▸ **Task brief**: Where in the records does the word "lines" occur? Copy each line in which it does.

★ ★ ★ ★ ★ ★ ★

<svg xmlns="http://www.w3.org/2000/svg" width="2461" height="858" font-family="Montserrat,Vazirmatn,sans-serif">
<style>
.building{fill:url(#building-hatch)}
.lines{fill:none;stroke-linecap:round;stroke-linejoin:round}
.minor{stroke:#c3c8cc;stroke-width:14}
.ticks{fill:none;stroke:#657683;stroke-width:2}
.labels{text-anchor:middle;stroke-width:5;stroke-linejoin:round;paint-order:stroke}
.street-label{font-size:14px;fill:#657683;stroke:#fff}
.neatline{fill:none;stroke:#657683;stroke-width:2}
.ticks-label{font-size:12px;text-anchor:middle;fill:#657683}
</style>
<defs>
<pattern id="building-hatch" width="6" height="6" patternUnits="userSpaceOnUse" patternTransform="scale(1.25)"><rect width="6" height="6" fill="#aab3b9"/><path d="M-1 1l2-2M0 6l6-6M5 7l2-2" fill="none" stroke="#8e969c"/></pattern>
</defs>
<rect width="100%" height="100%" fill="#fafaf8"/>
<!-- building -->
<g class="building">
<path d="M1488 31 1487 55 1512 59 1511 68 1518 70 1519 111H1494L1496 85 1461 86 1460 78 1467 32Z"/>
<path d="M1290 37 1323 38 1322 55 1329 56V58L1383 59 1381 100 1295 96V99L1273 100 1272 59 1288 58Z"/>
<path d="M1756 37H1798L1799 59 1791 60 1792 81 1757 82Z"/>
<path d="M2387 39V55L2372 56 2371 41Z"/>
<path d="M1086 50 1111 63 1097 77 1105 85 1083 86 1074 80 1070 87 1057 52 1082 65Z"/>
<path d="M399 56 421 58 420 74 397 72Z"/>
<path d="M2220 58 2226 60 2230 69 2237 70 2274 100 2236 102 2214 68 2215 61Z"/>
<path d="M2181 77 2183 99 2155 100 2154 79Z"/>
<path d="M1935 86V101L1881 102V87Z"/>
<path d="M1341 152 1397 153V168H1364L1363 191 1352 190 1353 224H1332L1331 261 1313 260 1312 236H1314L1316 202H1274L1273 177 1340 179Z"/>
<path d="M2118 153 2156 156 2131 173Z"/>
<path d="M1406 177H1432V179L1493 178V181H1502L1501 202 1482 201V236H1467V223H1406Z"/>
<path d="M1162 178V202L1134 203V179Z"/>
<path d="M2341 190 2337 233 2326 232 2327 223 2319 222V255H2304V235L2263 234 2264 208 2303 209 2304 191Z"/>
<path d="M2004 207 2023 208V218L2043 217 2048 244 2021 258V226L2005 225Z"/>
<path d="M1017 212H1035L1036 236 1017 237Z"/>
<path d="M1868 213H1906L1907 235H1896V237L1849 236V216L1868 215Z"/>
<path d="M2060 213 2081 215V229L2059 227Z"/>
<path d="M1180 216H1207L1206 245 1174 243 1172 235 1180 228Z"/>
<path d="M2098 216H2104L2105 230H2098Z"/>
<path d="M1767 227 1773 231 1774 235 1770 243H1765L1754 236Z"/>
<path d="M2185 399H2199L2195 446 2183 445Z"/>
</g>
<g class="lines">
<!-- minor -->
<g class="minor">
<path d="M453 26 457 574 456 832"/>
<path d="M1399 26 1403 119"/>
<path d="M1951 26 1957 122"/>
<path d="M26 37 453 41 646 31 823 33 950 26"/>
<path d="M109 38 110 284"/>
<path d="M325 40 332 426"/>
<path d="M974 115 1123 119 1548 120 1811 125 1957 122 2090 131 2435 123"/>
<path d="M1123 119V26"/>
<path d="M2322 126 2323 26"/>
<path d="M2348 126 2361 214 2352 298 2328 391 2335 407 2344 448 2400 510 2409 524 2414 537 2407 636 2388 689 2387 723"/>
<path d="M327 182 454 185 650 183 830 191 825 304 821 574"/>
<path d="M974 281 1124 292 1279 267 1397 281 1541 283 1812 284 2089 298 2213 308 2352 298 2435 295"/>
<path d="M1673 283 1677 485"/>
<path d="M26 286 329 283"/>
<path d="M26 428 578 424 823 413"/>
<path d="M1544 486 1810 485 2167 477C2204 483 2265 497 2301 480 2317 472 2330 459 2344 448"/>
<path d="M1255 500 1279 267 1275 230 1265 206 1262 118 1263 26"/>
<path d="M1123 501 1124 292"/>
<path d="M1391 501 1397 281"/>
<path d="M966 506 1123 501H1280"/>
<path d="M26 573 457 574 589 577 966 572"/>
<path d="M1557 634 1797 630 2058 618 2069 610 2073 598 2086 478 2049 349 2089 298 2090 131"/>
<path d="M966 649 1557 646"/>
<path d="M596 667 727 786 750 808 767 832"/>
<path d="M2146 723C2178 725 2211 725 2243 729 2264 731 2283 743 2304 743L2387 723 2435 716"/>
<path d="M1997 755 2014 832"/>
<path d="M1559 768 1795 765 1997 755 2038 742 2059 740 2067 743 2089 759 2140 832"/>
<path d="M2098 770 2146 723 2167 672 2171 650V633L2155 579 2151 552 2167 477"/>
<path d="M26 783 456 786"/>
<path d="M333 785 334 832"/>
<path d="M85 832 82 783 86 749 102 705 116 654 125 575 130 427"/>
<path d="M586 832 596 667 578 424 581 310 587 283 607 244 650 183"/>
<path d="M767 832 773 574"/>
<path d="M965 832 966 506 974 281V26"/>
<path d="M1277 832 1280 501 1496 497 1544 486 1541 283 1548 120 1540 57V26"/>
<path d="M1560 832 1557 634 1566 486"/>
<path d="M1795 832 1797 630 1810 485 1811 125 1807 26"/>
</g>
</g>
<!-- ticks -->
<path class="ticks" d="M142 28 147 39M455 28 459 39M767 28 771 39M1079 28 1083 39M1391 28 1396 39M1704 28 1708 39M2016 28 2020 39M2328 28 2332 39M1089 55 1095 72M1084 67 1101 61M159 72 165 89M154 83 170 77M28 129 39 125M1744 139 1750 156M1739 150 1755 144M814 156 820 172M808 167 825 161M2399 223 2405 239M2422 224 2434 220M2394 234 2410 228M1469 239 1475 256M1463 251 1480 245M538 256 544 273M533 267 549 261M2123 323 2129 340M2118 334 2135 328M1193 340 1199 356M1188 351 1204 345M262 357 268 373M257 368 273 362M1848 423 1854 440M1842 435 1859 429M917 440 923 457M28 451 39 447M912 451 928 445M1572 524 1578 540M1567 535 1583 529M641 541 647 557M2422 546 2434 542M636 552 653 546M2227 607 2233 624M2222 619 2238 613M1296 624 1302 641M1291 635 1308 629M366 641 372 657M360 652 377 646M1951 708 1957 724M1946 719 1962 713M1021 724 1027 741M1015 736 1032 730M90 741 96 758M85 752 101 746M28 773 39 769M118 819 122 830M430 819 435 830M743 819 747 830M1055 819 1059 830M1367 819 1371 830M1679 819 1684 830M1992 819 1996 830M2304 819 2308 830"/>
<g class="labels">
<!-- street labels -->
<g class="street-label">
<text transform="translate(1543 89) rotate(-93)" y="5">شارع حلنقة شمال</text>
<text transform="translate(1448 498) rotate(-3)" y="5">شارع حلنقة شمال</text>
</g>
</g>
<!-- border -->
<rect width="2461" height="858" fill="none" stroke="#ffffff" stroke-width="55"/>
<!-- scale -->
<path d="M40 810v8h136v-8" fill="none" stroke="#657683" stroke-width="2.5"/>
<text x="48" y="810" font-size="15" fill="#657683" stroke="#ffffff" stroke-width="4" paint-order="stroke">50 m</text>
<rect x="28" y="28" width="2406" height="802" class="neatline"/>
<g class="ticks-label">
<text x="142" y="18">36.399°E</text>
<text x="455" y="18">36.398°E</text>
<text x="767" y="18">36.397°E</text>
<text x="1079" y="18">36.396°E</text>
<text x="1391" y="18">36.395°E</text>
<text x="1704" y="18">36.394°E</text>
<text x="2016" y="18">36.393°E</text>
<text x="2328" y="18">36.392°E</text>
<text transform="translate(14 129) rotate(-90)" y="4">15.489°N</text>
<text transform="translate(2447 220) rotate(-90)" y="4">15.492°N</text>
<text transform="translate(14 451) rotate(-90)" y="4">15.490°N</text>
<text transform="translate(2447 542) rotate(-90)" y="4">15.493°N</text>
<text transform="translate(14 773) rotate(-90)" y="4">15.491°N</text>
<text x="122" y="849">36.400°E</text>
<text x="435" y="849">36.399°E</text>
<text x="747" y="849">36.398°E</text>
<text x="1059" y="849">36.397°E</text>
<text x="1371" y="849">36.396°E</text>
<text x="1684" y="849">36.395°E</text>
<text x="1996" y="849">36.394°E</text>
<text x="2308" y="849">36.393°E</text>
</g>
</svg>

★ ★ ★ ★ ★ ★ ★

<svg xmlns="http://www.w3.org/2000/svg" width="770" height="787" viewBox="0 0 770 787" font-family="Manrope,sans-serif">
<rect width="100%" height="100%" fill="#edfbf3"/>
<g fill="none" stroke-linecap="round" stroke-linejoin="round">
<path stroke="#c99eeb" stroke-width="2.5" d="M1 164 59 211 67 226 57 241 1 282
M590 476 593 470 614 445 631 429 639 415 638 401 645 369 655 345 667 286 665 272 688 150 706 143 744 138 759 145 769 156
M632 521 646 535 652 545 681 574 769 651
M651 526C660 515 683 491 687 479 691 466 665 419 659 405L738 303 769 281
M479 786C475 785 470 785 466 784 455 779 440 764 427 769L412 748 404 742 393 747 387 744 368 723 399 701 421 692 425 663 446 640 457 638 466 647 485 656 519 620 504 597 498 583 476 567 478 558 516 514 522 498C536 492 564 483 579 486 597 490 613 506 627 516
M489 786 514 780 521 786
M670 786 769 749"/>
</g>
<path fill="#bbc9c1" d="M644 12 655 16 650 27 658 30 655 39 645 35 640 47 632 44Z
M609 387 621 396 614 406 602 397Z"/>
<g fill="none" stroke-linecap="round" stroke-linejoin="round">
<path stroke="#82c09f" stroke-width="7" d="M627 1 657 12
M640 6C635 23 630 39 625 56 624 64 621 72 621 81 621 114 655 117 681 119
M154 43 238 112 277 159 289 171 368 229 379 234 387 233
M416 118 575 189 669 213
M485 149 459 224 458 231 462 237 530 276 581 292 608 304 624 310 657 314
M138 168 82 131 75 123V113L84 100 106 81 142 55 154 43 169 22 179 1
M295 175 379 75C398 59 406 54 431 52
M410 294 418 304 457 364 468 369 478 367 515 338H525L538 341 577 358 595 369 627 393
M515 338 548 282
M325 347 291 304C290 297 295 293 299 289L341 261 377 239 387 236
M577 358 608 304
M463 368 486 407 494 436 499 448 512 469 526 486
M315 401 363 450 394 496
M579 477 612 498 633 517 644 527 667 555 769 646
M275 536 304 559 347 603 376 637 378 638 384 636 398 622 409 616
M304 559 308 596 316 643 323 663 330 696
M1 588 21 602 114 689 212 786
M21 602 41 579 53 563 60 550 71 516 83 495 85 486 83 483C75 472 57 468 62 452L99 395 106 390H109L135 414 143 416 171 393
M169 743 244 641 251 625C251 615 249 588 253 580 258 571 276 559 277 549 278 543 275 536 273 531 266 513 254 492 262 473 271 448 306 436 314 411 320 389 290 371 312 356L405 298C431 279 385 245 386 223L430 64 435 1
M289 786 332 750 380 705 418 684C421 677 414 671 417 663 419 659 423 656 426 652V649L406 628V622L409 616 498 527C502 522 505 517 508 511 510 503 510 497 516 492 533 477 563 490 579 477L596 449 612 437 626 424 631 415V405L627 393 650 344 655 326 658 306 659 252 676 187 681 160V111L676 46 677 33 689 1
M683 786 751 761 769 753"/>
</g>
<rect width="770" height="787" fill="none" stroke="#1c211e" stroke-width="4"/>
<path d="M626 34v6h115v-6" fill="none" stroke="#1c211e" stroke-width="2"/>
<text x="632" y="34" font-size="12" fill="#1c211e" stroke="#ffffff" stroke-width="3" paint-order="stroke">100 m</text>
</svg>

★ ★ ★ ★ ★ ★ ★

▸ **Answer section**:
.lines{fill:none;stroke-linecap:round;stroke-linejoin:round}
<g class="lines">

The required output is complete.